Texte à lire:
..............................

Les environnements des 12 niveaux (contrairement à 8 pour les trois premiers jeux) sont extrêmement variés et donnent envie de les refaire pour apercevoir quelque(s) détail(s) ou référence(s) cachée(s), voir même y perdre du temps pour profiter des ambiances et des musiques.
Les ennemis, pas aussi variés que ce que les premières images du jeu laissaient penser (les Dylan et autres Kevins avec leurs coups de pieds traitres sont les nouveautés les plus courantes), reprennent les designs des jeux précédents, mais après tout un Galsia reste un Galsia et un Donovan reste un Donovan – le mal ne vieilli pas à Wood Oak City. Même le décor s’en prend parfois à nos héros, les forçant à tomber dans des trous, à éviter des câbles électriques et des produits toxiques et à ne pas frapper dans des bidons explosifs.
Les animations et sprites s’enchainent parfaitement (à voir notamment celles des B.T. quand ils croulent sous les coups), donnant l’impression d’avoir en main un film d’animation dont le joueur est le metteur en scène.

..............................

Enregistrements fournis:
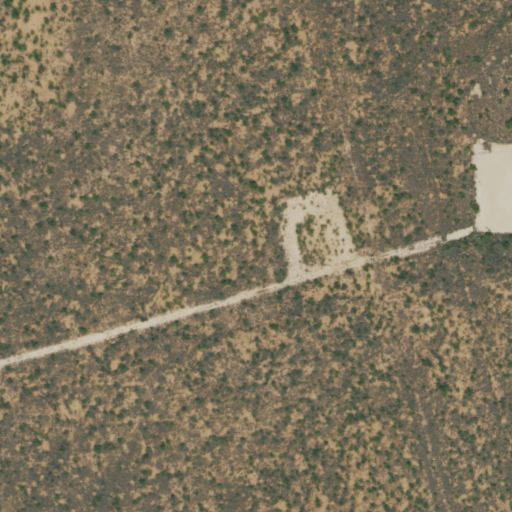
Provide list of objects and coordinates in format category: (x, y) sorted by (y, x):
road: (3, 409)
road: (19, 449)
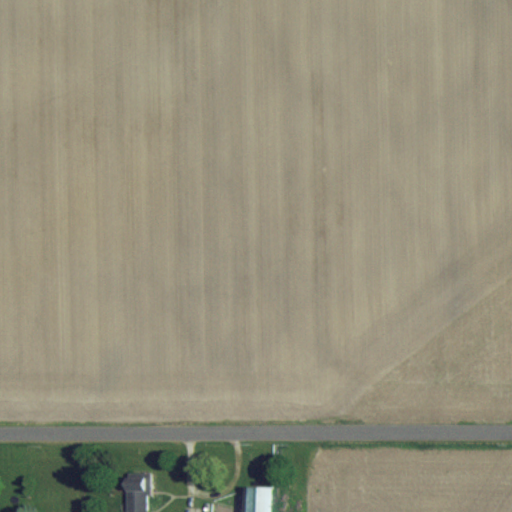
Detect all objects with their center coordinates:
road: (256, 430)
building: (138, 492)
building: (257, 498)
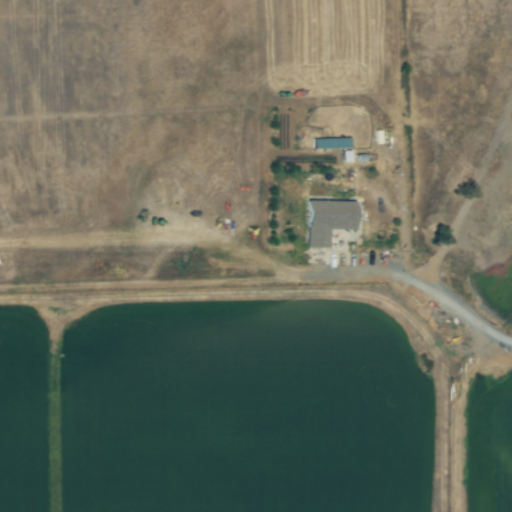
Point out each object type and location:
building: (327, 221)
road: (430, 289)
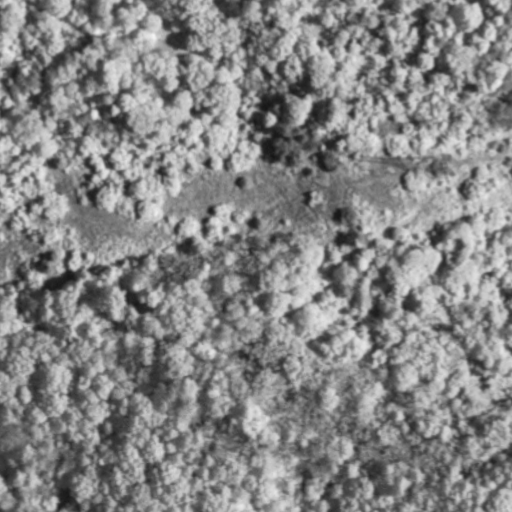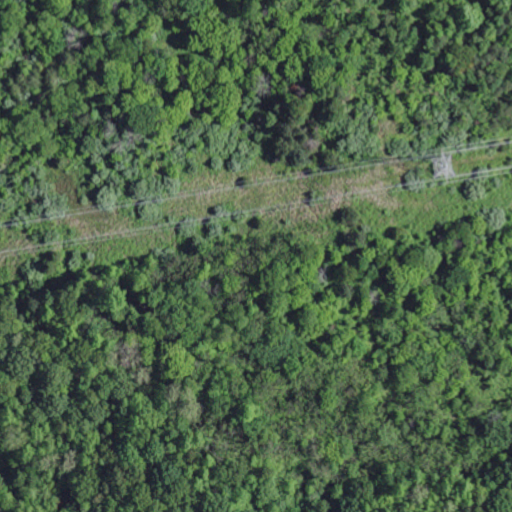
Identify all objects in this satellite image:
power tower: (445, 165)
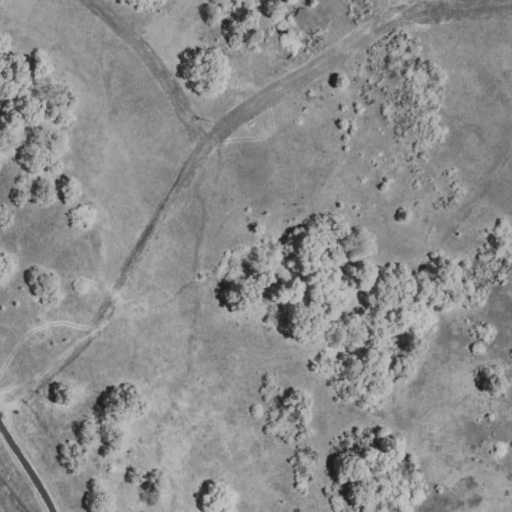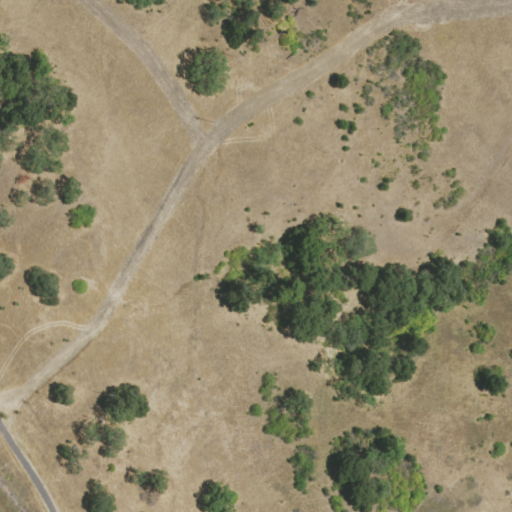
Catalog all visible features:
road: (26, 466)
road: (11, 497)
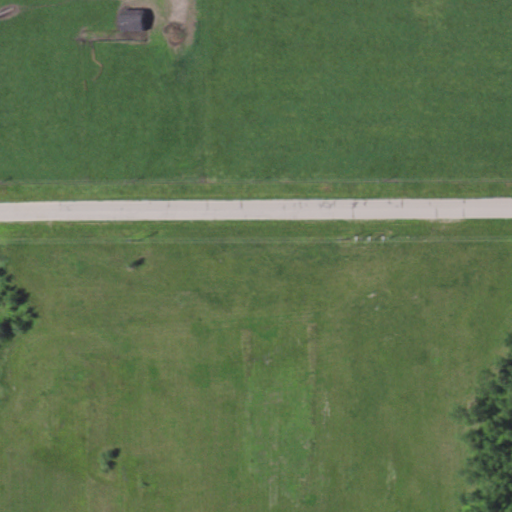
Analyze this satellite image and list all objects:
building: (132, 21)
road: (255, 207)
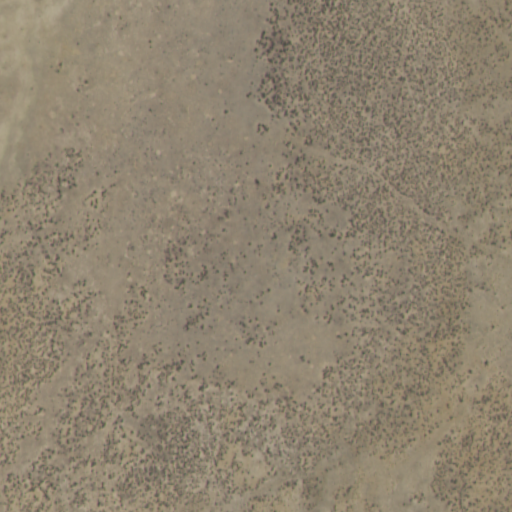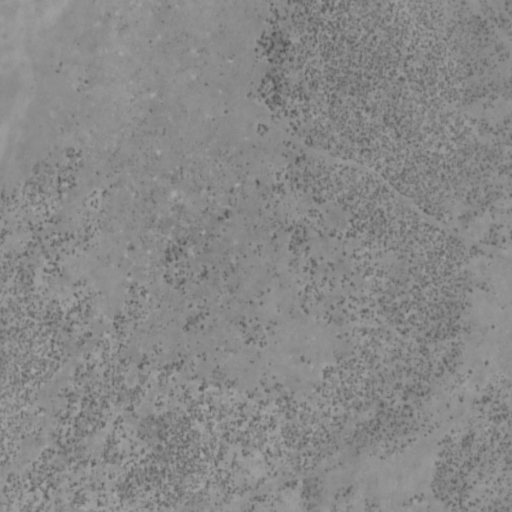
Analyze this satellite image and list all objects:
road: (260, 116)
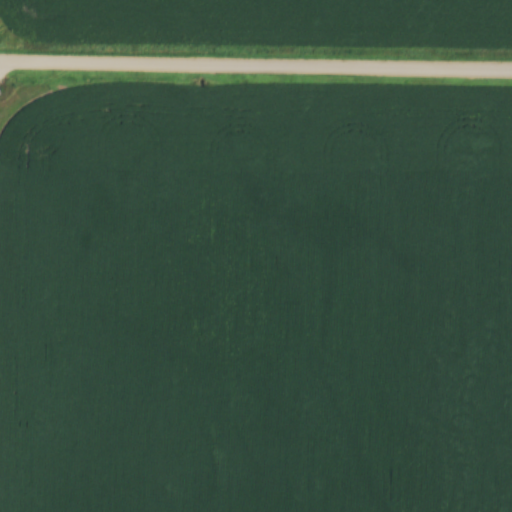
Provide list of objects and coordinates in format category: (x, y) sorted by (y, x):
road: (256, 65)
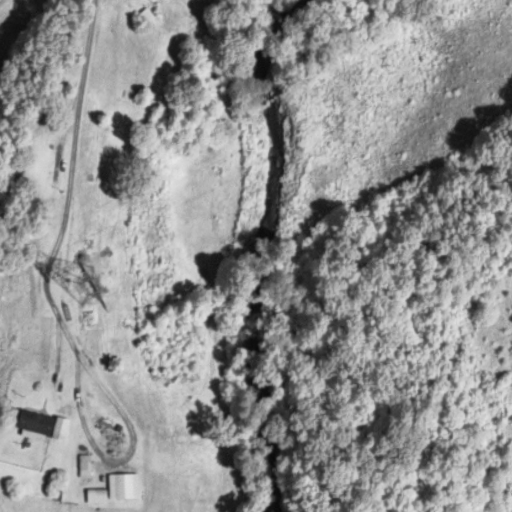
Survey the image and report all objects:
building: (145, 17)
building: (28, 218)
power tower: (87, 286)
road: (55, 299)
building: (10, 417)
building: (34, 427)
building: (83, 467)
building: (126, 487)
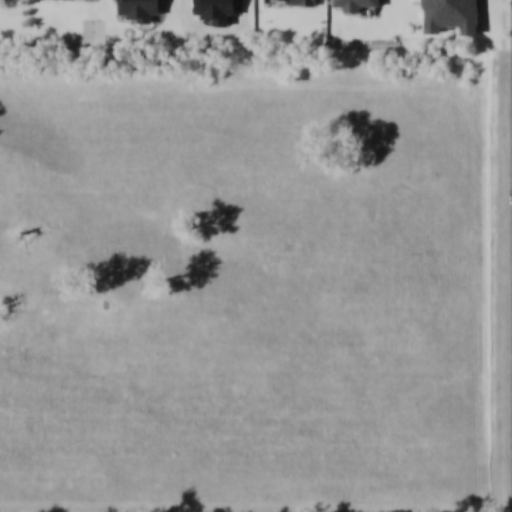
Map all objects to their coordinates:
building: (356, 3)
building: (216, 8)
building: (216, 9)
building: (451, 15)
building: (451, 15)
road: (509, 23)
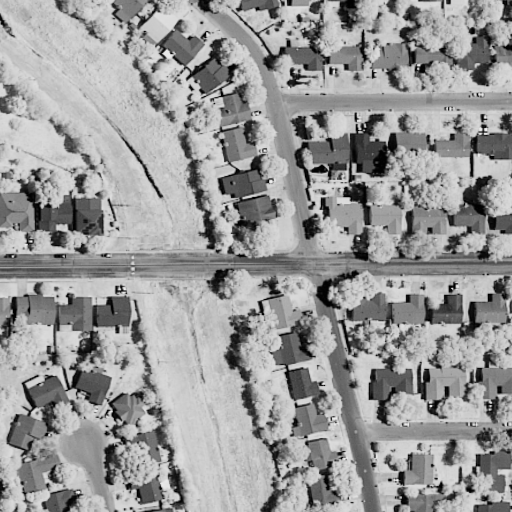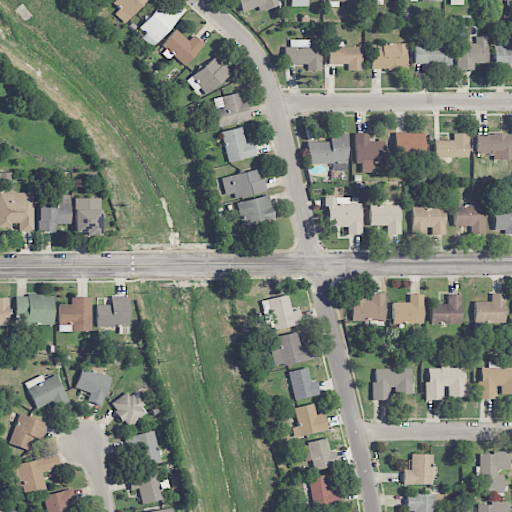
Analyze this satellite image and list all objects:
building: (429, 0)
building: (341, 1)
building: (372, 1)
building: (297, 2)
building: (455, 2)
building: (497, 2)
building: (255, 4)
building: (125, 7)
building: (156, 24)
building: (182, 47)
building: (471, 53)
building: (302, 55)
building: (388, 56)
building: (433, 56)
building: (502, 56)
building: (345, 57)
building: (208, 76)
road: (394, 104)
building: (230, 110)
road: (280, 121)
building: (408, 143)
building: (236, 145)
building: (494, 145)
building: (452, 147)
building: (367, 149)
building: (328, 152)
building: (243, 183)
building: (16, 210)
building: (255, 211)
building: (53, 214)
building: (345, 215)
building: (86, 216)
building: (385, 217)
building: (469, 217)
building: (502, 217)
building: (427, 220)
road: (413, 265)
road: (157, 266)
street lamp: (335, 283)
building: (368, 308)
building: (33, 310)
building: (489, 310)
building: (4, 311)
building: (408, 311)
building: (446, 311)
building: (280, 312)
building: (112, 313)
building: (75, 315)
building: (288, 350)
building: (494, 380)
building: (92, 382)
building: (390, 382)
building: (445, 382)
building: (302, 384)
road: (345, 388)
building: (45, 392)
building: (127, 408)
building: (307, 421)
building: (26, 432)
road: (434, 432)
building: (142, 449)
building: (318, 454)
building: (418, 470)
road: (97, 471)
building: (492, 471)
building: (33, 473)
building: (146, 486)
building: (322, 492)
building: (58, 501)
building: (419, 502)
building: (493, 507)
building: (161, 511)
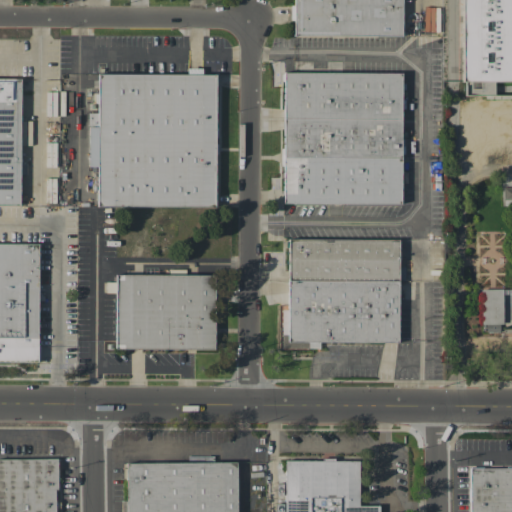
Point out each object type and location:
road: (322, 7)
road: (195, 9)
road: (125, 17)
building: (347, 17)
building: (348, 17)
road: (194, 32)
building: (486, 40)
building: (486, 44)
road: (151, 49)
road: (19, 52)
building: (342, 95)
road: (38, 105)
road: (451, 136)
building: (341, 137)
building: (342, 138)
building: (154, 139)
road: (420, 139)
building: (156, 140)
building: (9, 141)
building: (10, 141)
building: (342, 180)
building: (507, 193)
building: (506, 196)
road: (250, 211)
road: (491, 238)
road: (491, 246)
road: (476, 253)
building: (344, 260)
road: (470, 260)
fountain: (491, 260)
road: (495, 260)
road: (122, 261)
road: (455, 266)
road: (491, 269)
road: (489, 273)
road: (489, 274)
road: (419, 284)
road: (56, 289)
building: (342, 291)
road: (472, 291)
building: (18, 302)
building: (19, 302)
building: (491, 306)
building: (491, 310)
building: (164, 311)
building: (165, 311)
building: (343, 311)
road: (368, 360)
road: (154, 367)
road: (93, 384)
road: (137, 385)
road: (256, 404)
road: (272, 424)
road: (50, 437)
road: (345, 444)
road: (189, 451)
road: (475, 456)
road: (93, 458)
road: (438, 458)
road: (273, 477)
building: (27, 484)
building: (28, 485)
building: (322, 486)
building: (180, 487)
building: (181, 487)
building: (324, 487)
building: (490, 489)
building: (491, 489)
road: (383, 502)
road: (399, 509)
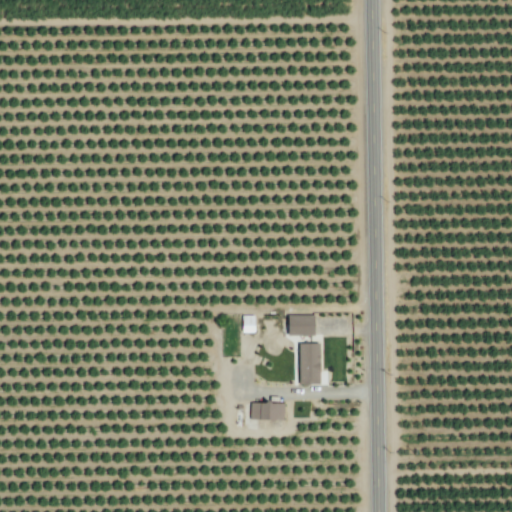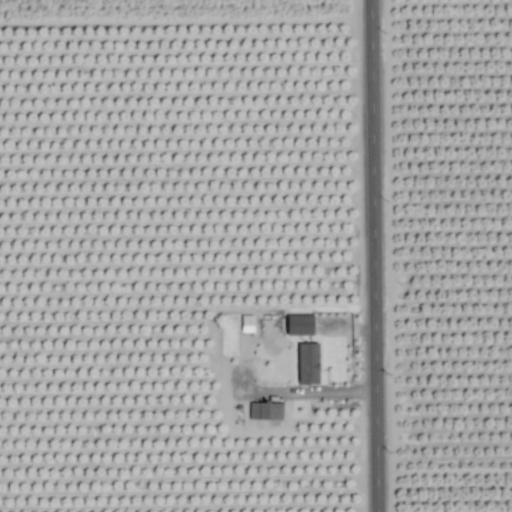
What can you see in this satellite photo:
road: (374, 255)
building: (298, 348)
road: (234, 349)
building: (266, 434)
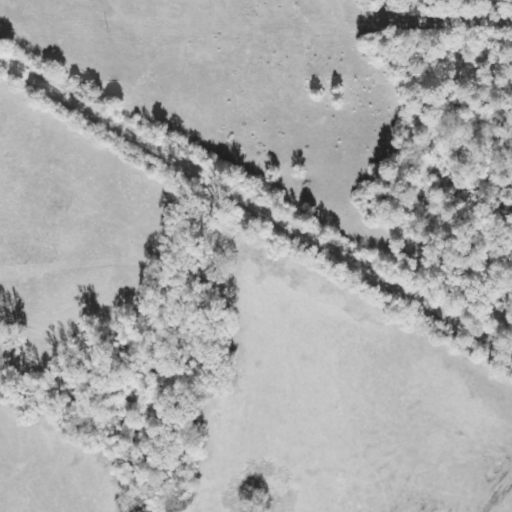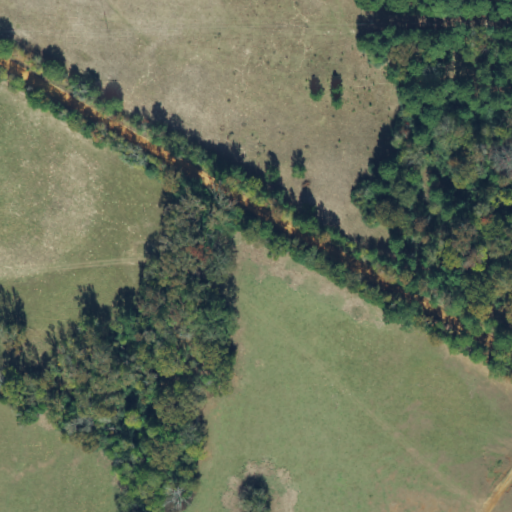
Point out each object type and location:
road: (257, 230)
road: (498, 492)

..............................

Consignes:
[1] Combien de niveaux le jeu compte-t-il selon le texte à lire ?
[2] Changez « metteur en scène » en « réalisateur » dans le passage du texte à lire qui va de « Les animations et » jusqu'à « metteur en scène. » inclus, puis donnez ce passage.
Ces enregistrements n'ont aucun lien avec le texte à lire.

Corrigé:
[1] Le jeu compte 12 niveaux.

[2]
Les animations et sprites s’enchainent parfaitement (à voir notamment celles des B.T. quand ils croulent sous les coups), donnant l’impression d’avoir en main un film d’animation dont le joueur est le réalisateur.